ジョイフル本田は2022年5月に新しい中期経営計画を発表していますが、これが同社の経営課題に的確な内容だと筆者は考えます。
 筆者が見る同社の財務的な経営課題は、同社の総資産経常利益率(直近通期8.3%)が同業他社比トップ水準にあるにもかかわらず、それを自己資本当期純利益(ROE)の圧倒的高さに結びつけられていないことにあります。同社のROEは直近通期では9.7%と高水準ですが、(決算月はずれますが)アークランズとコーナン商事の後塵を拝しています。

 言いかえれば「保有する資産で効率よく稼いでいるが、自己資本が厚く借入依存度が低いために自己資本当期純利益が最大化されていない。限られた数の大型店舗に依存する事業構造のため、自己資本を手厚くしたくなる気持ちはわかるが、店舗数を着実に増やして一店舗あたりのリスクを縮小すれば、規模拡大とリスク低下を両立できるはずだ。負債を適切に活用し、成長に資源を投下するべきではないのか」ということになるでしょう。

 そこで同社の新しい中期経営計画では、3年間で約30%の増収を目指す、かつROEの水準は現状維持する、株主資本配当率をこれまでの2.0%から2.5%に引き上げ累進配当を行う(内部留保の蓄積を抑制する)、適宜自社株買いを行うというコミットをしました。

 これは成長、資本効率双方へのコミットであり、先に述べた同社の課題に呼応した回答です。そのためには新規出店等で投資効果を着実にあげることが必須になりますが、さらに、当座の成長戦略において過剰とみなされる株主資本については配当ないし自社株買いで株主に還元する、一歩踏み込んだコミットをしていると思います。

 ちなみに今春コメリも中期経営計画を発表しています。こちらは売上成長目標とROE、株主還元の強化を謳っており、投資計画の明細も示され、ジョイフル本田と共通点も多い内容です。

 ただし、ジョイフル本田の計画では(タイミングとして後出しではありますが)、キャッシュフローの計画を明示しています。キャッシュインの金額、キャッシュアウトの金額とその使途が具体的に示されており、成長と資本効率双方へのコミットをフロー面からもわかりやすく表現しています。(コメリの資料からもキャッシュフロー計画の青写真を外部者が作成できることはいうまでもありませんが、あらかじめキャッシュフロー計画を示してもらう方が助かります)

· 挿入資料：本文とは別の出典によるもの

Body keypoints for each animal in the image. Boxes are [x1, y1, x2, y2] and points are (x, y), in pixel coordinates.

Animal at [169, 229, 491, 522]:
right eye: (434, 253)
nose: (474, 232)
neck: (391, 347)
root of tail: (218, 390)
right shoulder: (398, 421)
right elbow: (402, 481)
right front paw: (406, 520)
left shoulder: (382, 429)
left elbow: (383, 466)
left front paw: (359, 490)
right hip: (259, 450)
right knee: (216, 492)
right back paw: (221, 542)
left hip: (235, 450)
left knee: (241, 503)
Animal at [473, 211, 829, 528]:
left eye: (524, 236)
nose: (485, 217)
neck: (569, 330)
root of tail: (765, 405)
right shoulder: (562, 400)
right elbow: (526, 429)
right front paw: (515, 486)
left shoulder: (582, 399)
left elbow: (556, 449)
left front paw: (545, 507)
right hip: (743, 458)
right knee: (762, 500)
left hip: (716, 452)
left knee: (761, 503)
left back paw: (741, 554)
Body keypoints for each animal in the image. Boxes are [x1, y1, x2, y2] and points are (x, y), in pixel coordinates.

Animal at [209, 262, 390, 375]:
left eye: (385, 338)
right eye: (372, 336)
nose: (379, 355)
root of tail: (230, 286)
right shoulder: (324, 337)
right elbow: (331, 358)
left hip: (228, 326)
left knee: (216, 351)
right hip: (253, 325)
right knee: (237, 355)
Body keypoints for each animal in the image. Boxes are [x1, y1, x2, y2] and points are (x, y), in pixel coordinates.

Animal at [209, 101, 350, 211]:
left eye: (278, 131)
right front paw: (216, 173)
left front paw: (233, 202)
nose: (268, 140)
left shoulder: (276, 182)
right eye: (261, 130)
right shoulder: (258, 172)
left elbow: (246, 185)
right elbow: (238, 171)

 職業柄、さまざまな業種の企業の中期計画を吟味していますが、BS・PLのKPIに加えてキャッシュフロー計画を示すことで株主の理解を得るというのが最近のトレンドです。ジョイフル本田の手抜かりのなさを感じます。

要因2 時宜を得た自社株買い

 しかしこの中期計画発表後、株価に目立った反応はありませんでした。一株純資産に対して筆者概算で5%程度のディスカウントの状況が続きました。

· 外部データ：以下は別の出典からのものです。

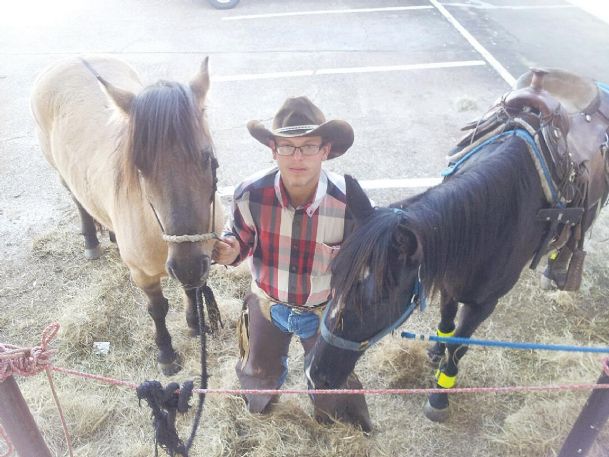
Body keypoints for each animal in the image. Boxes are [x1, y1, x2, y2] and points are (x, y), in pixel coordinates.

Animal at [30, 55, 223, 374]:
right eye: (140, 169)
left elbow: (192, 290)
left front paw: (196, 326)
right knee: (79, 202)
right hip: (61, 173)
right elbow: (157, 309)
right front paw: (166, 354)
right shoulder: (144, 276)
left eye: (207, 157)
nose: (186, 266)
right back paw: (91, 243)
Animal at [306, 68, 608, 424]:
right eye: (334, 276)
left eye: (377, 299)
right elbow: (446, 324)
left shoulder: (483, 303)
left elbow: (459, 344)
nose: (316, 376)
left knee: (578, 234)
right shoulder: (450, 280)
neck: (498, 215)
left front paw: (441, 393)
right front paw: (436, 348)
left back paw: (557, 269)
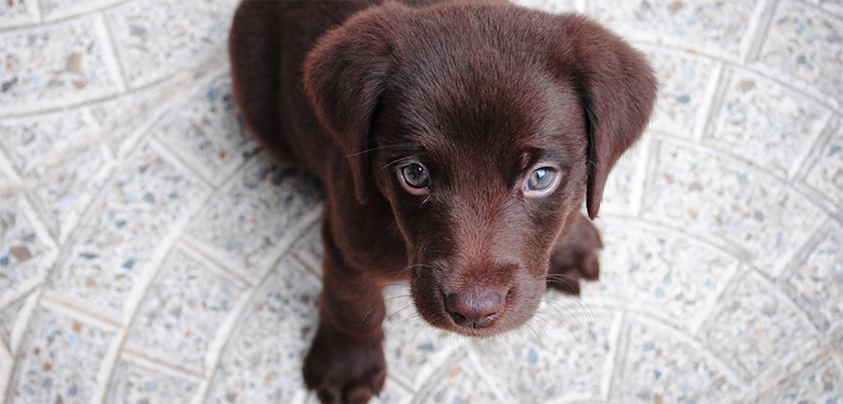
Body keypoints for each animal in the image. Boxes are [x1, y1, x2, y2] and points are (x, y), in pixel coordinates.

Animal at [227, 1, 656, 402]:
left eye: (541, 177)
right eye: (415, 175)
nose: (474, 310)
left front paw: (571, 240)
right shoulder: (348, 237)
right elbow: (352, 302)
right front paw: (347, 367)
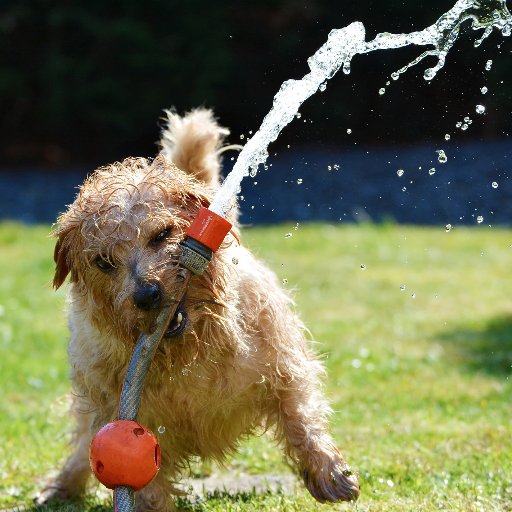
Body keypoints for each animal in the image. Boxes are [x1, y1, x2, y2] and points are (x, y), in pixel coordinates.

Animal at [41, 109, 360, 512]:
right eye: (103, 262)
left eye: (162, 234)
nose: (147, 294)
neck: (190, 353)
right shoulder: (129, 415)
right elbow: (146, 479)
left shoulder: (284, 365)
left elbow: (300, 416)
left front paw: (329, 473)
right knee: (84, 444)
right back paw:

 そこで、中期計画発表の1ヶ月後、取締役会は自社株買いを決議しましたが、8月3日の通期決算発表までまったく買付が進みませんでした。株価の方も横ばいに終始しました。

 株価の膠着状況をうけ、次に経営陣は通期決算の発表において増配を決め、さらにいわゆるコミットメント型自己株式取得を実施しました。2022年6月末の一株純資産額1751円を約10%下回る1561円で、まず25億円相当の自社株を買付けたのです。

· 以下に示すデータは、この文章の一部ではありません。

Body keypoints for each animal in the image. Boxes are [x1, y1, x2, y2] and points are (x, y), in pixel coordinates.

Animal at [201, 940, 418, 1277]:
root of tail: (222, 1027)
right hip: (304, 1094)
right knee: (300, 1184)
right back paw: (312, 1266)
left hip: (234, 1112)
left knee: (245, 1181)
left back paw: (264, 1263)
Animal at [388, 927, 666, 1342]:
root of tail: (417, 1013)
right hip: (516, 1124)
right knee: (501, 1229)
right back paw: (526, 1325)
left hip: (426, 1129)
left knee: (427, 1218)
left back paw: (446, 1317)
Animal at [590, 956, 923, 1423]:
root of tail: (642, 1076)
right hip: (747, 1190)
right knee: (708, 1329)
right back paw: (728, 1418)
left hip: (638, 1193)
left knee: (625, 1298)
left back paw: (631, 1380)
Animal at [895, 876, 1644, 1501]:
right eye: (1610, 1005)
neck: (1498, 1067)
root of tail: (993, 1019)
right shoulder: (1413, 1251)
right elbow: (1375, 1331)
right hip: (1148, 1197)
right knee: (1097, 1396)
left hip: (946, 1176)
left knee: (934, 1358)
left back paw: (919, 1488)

 この結果、中期計画で示された資本効率に対する経営の明確な意思、一株純資産額よりも低い株価を放置させないというメッセージが伝わる、効果的なアナウンスメントになったと思います。株価は、このあとじり高になっています。
 
 この自社株買いの実質的な相手は野村證券グループ(以下、野村證券)になっているようです。野村證券はこの取引にあたりジョイフル本田の株主から株を借りているため、この株券を返済する立場にあります。そこで野村證券は株式市場等からジョイフル本田株を一定数まで買い進めているはずで、これが、足下までの株式需給にプラスの作用をしているはずです。

要因3 株主構成の特殊性

 同社が資本市場からの評価を重視していることは以上の経緯でお感じいただいたと思います。

 ではどうしてそうなのでしょうか。

 これは上場とその後しばらくファンドが筆頭株主であったこと、ファンドが抜けた後に株主保有が分散し特定株比率が38.7%と同業他社比低いこと、しかしながらアークランズが6.3%保有する大株主であることが関係していると思います。

 LIXILビバを買収し業界再編の一翼を担っているアークランズの目があることで、経営に緊張感が生まれていることは想像に難くありません。

 一方、そうはいっても特定の大株主がいないため、既存株主・潜在株主の双方に対して、企業価値最大化のための最善策を常に示すことが経営に求められていることも、一歩踏み込んだ財務戦略をとらせていると思います。

荒れ模様の資本市場で
ジョイフル本田から学ぶべき点とは?

 実はこの原稿を作成する最中、9月29日にDCMホールディングスが中間決算を発表しました。この際、通期業績見通しは据え置いていますが、通期配当の引き上げと自社株買いを発表し、株価は翌日+10%上昇しました。現行の中期経営計画のKPIである配当性向30%を増配決定でしっかり実現する姿勢と、自社株買いの規模(株式時価総額の5%弱)が好感されていると思います。

 荒れ模様の資本市場のなかで株価が急落した場合、自社株買いや増配を発表する企業が増えていきそうです。その際、成長戦略へのコミットと資本効率へのコミットを両立するメッセージをキャッシュフロー計画とあわせて提示するとその効果が高いと、ジョイフル本田のケースが語っているように筆者は思います。
 
 ジョイフル本田の場合、自社株買いによる株式の需給面での効果はいずれなくなります。株高を維持するには、今までに増して、着実な出店・既存店の強化・利益率の確保という事業面での成果をしっかりと示すことが期待されます。他社の増配・自社株買いの”質”とあわせてこれからしっかりと見守りたいです。

 資本市場も気掛かりですが、10月といえば台風シーズン。年々、自然災害のリスクが高まっています。みなさまが無事にお過ごしになることをお祈りいたします。